Can you transcribe the lines from the one containing "Page size: 1654x1241." through the last of the lines, both ends included?

start Information shown

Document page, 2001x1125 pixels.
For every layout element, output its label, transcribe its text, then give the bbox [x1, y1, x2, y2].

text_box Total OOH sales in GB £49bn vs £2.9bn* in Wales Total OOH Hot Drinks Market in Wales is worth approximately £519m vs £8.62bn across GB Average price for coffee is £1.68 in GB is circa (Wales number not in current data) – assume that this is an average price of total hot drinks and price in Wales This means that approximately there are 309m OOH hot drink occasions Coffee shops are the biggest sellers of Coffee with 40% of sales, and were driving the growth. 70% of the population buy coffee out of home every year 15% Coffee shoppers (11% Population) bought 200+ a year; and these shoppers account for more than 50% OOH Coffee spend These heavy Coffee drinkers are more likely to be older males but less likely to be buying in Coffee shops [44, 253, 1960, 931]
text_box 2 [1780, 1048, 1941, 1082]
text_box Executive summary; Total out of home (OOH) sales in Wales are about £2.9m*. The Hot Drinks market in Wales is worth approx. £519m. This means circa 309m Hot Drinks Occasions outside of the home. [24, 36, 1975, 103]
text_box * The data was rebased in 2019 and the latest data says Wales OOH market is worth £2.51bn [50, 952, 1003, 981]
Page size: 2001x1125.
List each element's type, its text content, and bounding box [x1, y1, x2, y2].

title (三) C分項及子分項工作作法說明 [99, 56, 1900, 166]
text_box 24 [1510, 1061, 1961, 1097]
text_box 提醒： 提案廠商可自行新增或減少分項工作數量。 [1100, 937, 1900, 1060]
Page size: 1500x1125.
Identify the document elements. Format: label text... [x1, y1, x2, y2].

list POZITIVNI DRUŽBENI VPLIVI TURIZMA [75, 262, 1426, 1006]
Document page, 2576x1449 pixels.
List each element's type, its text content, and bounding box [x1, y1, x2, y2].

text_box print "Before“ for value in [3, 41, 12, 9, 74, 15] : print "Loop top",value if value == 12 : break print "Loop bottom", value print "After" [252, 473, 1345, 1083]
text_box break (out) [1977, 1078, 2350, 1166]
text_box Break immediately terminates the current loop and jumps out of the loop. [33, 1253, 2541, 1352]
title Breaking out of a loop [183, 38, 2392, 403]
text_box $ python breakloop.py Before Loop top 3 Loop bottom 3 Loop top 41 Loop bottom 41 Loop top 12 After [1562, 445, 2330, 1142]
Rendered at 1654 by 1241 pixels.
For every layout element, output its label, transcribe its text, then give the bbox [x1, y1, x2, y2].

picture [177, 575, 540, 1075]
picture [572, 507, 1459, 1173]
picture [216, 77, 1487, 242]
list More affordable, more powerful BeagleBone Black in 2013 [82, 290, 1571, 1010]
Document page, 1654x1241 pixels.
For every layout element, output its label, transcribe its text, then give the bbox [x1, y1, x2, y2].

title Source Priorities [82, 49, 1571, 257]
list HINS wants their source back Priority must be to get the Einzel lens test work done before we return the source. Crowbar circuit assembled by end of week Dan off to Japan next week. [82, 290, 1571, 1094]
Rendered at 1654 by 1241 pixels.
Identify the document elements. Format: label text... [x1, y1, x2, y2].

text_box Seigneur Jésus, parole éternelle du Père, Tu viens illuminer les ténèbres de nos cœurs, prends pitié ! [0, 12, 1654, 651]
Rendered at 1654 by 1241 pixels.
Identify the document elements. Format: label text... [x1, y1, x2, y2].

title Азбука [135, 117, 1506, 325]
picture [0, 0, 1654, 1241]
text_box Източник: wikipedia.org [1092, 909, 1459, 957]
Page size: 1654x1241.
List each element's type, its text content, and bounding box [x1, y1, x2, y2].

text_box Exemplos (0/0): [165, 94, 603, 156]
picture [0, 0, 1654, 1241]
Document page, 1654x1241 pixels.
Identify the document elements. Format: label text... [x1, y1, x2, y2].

end Information shown

[Task result]:
Page size: 1654x1241.
List each element's type, its text content, and bounding box [x1, y1, x2, y2].

text_box Exemplos (0/0): [165, 94, 603, 156]
picture [0, 0, 1654, 1241]
Document page, 1654x1241 pixels.
Identify the document elements. Format: label text... [x1, y1, x2, y2].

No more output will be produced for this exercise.